Task objective:
Below are records. Find each line in them that holds the word "allemaal" and copy it.

[Opening Materials provided section]

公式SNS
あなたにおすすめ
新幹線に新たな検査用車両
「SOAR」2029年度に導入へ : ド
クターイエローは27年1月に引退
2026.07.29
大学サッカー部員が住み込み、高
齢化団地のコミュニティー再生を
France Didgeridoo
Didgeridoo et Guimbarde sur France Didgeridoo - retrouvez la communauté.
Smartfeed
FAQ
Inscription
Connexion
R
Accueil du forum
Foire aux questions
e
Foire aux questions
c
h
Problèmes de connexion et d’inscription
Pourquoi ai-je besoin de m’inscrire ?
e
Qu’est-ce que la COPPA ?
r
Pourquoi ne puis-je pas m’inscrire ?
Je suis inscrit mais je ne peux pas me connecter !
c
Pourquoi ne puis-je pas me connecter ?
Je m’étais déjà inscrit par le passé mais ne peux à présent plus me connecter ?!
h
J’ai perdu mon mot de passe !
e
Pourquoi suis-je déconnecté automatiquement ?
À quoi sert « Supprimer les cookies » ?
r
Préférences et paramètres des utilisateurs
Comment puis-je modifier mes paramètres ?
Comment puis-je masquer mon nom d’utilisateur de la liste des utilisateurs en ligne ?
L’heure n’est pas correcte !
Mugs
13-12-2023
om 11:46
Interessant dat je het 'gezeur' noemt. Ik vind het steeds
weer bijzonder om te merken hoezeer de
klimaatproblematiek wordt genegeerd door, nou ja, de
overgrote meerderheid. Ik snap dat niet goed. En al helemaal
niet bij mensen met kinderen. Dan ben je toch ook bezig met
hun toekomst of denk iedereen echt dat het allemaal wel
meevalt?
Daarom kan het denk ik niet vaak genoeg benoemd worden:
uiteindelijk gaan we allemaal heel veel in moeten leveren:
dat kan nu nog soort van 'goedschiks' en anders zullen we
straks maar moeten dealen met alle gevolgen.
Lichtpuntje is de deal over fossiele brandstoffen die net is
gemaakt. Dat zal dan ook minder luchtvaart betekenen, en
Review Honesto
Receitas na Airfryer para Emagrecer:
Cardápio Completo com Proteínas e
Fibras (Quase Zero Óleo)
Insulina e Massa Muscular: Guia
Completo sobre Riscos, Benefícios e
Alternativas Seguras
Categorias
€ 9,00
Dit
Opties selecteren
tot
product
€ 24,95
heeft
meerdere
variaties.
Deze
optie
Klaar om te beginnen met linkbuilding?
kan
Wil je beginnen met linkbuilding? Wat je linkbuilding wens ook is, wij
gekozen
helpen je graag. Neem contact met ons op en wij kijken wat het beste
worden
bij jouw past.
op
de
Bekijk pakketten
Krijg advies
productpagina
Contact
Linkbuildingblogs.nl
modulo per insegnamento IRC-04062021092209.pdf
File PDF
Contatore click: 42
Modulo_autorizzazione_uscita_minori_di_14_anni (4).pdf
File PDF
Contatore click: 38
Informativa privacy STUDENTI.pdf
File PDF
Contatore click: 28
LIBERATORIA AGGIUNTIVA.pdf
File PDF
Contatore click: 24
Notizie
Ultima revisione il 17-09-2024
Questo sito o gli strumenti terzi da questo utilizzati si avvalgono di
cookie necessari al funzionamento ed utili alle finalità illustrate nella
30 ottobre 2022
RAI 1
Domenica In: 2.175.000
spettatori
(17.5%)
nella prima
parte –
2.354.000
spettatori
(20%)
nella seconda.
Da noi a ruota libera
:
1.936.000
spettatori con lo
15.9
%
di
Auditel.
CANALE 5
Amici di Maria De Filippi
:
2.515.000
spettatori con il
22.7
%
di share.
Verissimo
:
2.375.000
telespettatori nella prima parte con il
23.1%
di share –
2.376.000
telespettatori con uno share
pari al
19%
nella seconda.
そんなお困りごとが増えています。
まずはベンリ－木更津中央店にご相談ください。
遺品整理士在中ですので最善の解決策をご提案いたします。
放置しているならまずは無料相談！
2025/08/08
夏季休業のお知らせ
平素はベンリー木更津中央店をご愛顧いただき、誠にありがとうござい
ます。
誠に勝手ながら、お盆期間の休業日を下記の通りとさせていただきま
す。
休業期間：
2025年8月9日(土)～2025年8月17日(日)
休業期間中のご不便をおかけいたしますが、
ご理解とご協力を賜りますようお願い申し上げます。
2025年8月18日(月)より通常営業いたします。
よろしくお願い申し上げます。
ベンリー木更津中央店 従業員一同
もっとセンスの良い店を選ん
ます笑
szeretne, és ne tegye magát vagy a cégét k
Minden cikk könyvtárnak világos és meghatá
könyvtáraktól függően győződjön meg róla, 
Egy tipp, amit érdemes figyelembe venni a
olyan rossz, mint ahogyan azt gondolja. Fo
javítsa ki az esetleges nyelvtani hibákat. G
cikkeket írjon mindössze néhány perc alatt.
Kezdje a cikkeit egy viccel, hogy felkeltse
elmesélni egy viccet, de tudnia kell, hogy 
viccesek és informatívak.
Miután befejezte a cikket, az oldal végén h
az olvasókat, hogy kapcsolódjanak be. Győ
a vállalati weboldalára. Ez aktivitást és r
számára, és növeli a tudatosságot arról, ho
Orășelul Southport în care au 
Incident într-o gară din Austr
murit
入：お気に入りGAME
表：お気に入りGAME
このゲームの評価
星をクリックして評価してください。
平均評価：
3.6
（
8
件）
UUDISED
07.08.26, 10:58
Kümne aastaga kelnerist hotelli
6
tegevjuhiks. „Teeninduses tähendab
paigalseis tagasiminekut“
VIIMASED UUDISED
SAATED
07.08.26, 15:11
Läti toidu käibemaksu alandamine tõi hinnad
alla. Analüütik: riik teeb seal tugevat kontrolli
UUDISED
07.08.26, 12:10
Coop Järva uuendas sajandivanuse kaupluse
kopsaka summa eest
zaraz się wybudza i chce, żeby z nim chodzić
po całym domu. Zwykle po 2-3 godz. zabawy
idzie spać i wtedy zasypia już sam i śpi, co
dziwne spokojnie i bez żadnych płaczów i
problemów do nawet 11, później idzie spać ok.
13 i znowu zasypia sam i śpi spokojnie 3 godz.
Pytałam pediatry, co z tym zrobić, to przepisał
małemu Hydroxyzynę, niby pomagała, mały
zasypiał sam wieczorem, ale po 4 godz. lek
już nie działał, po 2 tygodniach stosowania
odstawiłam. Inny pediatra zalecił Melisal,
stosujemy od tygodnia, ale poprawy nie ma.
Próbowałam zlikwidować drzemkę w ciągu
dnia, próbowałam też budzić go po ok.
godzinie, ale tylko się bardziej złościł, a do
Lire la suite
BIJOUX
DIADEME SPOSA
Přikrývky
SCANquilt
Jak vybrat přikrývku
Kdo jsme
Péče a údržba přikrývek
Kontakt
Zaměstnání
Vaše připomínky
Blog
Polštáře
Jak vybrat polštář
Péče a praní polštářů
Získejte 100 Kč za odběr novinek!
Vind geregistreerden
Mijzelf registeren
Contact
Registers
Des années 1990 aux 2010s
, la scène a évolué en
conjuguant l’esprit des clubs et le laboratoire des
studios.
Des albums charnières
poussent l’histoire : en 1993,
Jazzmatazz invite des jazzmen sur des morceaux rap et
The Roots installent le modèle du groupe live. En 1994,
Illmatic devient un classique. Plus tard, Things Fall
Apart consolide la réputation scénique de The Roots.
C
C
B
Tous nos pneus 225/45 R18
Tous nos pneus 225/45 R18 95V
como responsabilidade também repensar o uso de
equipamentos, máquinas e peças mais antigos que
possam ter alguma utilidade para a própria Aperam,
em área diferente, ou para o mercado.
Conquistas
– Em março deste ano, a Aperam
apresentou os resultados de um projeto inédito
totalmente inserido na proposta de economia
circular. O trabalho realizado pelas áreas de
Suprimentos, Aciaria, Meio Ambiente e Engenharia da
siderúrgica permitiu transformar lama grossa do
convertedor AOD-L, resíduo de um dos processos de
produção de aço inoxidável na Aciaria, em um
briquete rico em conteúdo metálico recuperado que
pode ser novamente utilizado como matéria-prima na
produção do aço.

[Closing Materials provided section]

Task answer:
hun toekomst of denk iedereen echt dat het allemaal wel
uiteindelijk gaan we allemaal heel veel in moeten leveren:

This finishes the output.